:: Exercise requirements ::
Please summarize the column below, headed "I Was Sure I Was Going To Win," in two sentences.

:: Given passage ::
*****

I Was Sure I Was Going To Win
I HAVE ACCEPTED THE FACT THAT SUMMER IS OVER. Considering that it is now early November you would think that I would have reached that conclusion some time ago. I’m a hard sell.
In my mind it is always summer just like in my knees it is always mid-winter in the Yukon. Reality is something altogether different.
I began to have the first inklings that winter was, in fact, zeroing in on us several weeks ago. It happened on the day when I first used the remote starter on the Toyota to warm up the interior before we had to go out. Doing that is a sure sign of a change – more so than the calendar or a holiday. If I feel that I need to preheat my personal oven I know that it is time to hang up all of my Hawaiian Shirts until spring.
Despite the astronomically long odds I was really counting on winning that Billion Dollar plus lottery
recently. That amount of money had me wondering – How much would a Tropical island (With Wi-Fi) cost? Unfortunately, there are so few tropical islands on the market that it is hard to get a reliable cost estimate.
A guy can dream though, can’t he?

*****

:: Data listing ::
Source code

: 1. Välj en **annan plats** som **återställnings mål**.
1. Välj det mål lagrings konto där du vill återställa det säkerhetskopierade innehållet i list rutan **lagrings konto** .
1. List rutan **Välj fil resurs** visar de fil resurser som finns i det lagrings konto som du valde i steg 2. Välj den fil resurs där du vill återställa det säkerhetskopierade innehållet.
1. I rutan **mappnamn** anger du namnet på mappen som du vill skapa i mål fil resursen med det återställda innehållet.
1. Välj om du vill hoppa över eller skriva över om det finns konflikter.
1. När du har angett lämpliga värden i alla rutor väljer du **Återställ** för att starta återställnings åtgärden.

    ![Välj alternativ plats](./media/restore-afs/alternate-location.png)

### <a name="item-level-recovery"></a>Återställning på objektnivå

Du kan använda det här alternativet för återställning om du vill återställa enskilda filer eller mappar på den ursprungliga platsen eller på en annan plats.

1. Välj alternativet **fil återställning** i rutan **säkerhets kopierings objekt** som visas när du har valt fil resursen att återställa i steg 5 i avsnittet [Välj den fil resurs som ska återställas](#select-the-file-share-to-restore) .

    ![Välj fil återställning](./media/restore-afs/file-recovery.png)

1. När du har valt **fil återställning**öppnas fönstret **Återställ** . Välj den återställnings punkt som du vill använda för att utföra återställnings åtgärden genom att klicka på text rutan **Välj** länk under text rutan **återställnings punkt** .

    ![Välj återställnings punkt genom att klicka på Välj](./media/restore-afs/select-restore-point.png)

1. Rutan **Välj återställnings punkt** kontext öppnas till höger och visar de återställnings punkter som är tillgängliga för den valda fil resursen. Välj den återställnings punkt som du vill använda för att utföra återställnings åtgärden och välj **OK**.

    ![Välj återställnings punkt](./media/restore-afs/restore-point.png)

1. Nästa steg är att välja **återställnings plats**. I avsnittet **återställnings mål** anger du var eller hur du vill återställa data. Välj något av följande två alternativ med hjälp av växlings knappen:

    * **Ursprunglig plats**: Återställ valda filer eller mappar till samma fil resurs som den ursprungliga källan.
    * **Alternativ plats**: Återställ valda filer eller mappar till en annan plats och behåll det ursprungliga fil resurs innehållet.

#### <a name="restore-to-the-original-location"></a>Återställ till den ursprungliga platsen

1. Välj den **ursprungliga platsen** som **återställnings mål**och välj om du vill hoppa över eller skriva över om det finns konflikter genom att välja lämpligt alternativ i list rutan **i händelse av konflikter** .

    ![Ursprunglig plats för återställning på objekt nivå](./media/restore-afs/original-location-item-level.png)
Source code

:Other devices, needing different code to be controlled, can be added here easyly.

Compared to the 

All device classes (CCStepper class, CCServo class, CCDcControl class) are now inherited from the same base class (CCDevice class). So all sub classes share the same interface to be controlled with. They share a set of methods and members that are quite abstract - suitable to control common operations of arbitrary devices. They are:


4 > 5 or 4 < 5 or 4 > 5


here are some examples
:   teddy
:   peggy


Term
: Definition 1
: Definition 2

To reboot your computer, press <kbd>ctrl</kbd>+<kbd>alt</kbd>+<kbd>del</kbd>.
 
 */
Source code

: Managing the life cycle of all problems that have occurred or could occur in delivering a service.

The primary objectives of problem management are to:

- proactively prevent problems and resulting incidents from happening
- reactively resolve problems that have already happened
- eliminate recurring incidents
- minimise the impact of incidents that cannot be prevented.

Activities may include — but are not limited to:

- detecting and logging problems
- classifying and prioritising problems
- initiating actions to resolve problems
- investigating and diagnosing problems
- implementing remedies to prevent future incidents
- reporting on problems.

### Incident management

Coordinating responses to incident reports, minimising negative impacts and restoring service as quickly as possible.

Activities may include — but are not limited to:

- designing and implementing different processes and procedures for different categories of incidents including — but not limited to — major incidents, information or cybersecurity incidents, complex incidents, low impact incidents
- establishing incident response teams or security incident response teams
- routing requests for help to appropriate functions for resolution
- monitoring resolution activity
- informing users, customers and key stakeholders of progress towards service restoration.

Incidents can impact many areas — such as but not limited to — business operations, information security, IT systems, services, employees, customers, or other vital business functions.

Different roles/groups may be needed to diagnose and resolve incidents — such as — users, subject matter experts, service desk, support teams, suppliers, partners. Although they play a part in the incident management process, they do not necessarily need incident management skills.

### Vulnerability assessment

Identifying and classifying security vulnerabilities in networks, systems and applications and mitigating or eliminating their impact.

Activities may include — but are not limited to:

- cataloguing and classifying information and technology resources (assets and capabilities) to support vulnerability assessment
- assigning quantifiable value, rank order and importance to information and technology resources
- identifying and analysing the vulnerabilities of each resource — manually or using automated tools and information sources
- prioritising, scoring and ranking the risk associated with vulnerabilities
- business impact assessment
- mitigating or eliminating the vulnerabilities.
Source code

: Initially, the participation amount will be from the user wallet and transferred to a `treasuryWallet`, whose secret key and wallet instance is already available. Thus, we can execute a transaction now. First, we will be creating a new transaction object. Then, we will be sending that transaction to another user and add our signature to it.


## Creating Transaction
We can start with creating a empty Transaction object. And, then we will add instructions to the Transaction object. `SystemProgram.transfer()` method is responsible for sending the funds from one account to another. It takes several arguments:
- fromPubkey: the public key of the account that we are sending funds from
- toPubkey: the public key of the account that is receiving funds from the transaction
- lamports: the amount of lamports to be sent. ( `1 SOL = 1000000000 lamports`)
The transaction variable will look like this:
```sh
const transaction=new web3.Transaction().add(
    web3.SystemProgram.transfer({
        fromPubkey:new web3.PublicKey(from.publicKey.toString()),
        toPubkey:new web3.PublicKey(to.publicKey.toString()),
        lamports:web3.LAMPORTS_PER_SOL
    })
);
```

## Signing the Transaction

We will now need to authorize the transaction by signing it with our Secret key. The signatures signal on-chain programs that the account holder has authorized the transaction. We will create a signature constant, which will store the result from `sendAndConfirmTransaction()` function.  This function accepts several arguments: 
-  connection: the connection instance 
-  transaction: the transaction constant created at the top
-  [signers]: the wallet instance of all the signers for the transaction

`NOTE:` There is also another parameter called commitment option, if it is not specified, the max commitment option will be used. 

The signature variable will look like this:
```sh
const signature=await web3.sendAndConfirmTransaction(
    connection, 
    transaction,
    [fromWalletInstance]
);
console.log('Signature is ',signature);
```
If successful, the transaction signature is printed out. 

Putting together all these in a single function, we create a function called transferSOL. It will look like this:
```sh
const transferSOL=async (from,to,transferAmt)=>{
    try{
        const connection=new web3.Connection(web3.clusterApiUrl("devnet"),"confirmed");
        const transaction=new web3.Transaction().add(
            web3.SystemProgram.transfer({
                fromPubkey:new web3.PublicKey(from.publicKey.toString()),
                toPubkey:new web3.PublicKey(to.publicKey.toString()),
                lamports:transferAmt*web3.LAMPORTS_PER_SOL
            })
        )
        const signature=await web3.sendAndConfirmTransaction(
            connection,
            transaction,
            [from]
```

*****

:: The completed task ::
By early November the writer has finally accepted that summer is over, a change first sensed weeks earlier on the day the car's remote starter was first used to warm up the interior. The writer had also counted on winning a lottery of more than a billion dollars despite long odds, and wondered what a tropical island with Wi-Fi would cost, though few are on the market to give a reliable estimate.